Comment Jacques Grimm aurait-il justifié, si on le lui avait demandé, son affirmation ? Comment aurait-il établi que « la comparaison de la beauté avec la neige et le sang » serait presque banale, ou tout au moins monnaie courante chez les poètes de tous les peuples ? nous n’en savons rien, et nous serions très obligé à quiconque nous apporterait, à l’appui de cette assertion, qui nous paraît gratuite, des citations de poètes non pas de tous les peuples, mais d’un seul peuple [1].

Sur tous les points, du reste, Jacques Grimm se paie de généralités et se garde de serrer de près la question. En effet, quand même la « comparaison de la beauté avec la neige et le sang » serait banale, non seulement chez les poètes de tout pays, mais aussi chez les prosateurs, l’épisode qui en est, d’après Grimm, « l’expression épique », l’épisode du chasseur et de son souhait à la vue d’un corbeau ou d’une pièce de gibier saignant sur la neige, n’a rien de banal, et ses détails précis montrent bien qu’il n’a pu être inventé à la fois dans l’Asie centrale et en Italie ou dans les pays celtiques (Jacques Grimm connaissait aussi des contes de ces derniers pays), sans parler d’autres régions que Grimm ne pouvait connaître à l’époque où il écrivait sa Préface au Pentamerone. La génération spontanée n’est pas plus possible ici qu’ailleurs, et, bon gré mal gré, il faut nécessairement en arriver à la thèse de l’importation d’un produit fabriqué, fabriqué, quels qu’en soient

  1. Nous savons parfaitement qu’une ballade écossaise (F. J. Child, The English and Scottisch Popular Ballads, Boston, 1884-1896, n° 96 E, 6) contient ces deux vers (dans le dialecte du pays) :

    The red that’s on my true-love’s cheek,
    Is like blood-drops on the snaw.

    (« Le rouge sur la joue de ma bien-aimée est comme des gouttes de sang sur la neige. »)

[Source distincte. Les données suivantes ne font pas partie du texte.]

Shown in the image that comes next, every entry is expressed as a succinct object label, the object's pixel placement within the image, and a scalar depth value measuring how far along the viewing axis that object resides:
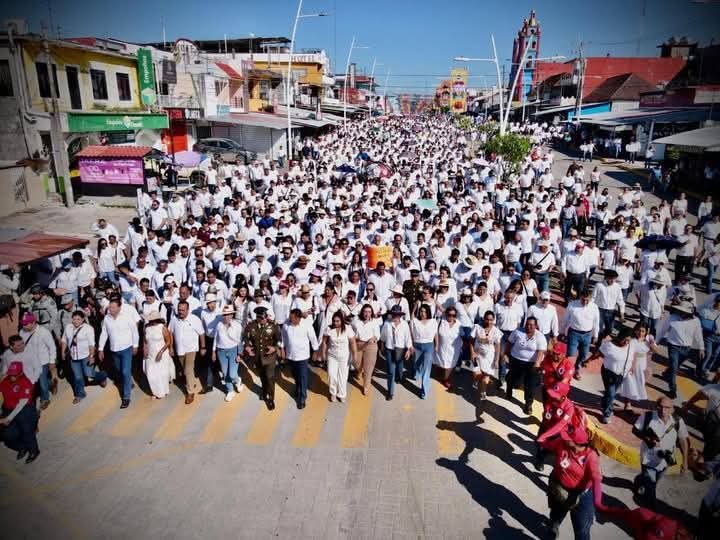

    Mais nous connaissons aussi une autre ballade celtique, une ballade irlandaise du xve siècle (A. Nutt, op. cit., p. 433), dans laquelle la beauté du héros Fraoch est ainsi décrite : « Sa chevelure était plus noire que le plumage du corbeau ; ses joues, plus rouges que le sang du veau (than blood of the calf) ;… sa peau plus blanche que la neige. » Ici le détail bizarre du « sang du veau » est une allusion évidente à la légende irlandaise de Deirdre, citée plus haut. Dans l’autre ballade ces « gouttes de sang sur la neige » nous paraissent une allusion à une autre forme celtique de l’épisode du sang sur la neige. Rien donc ici d’une comparaison poétique banale.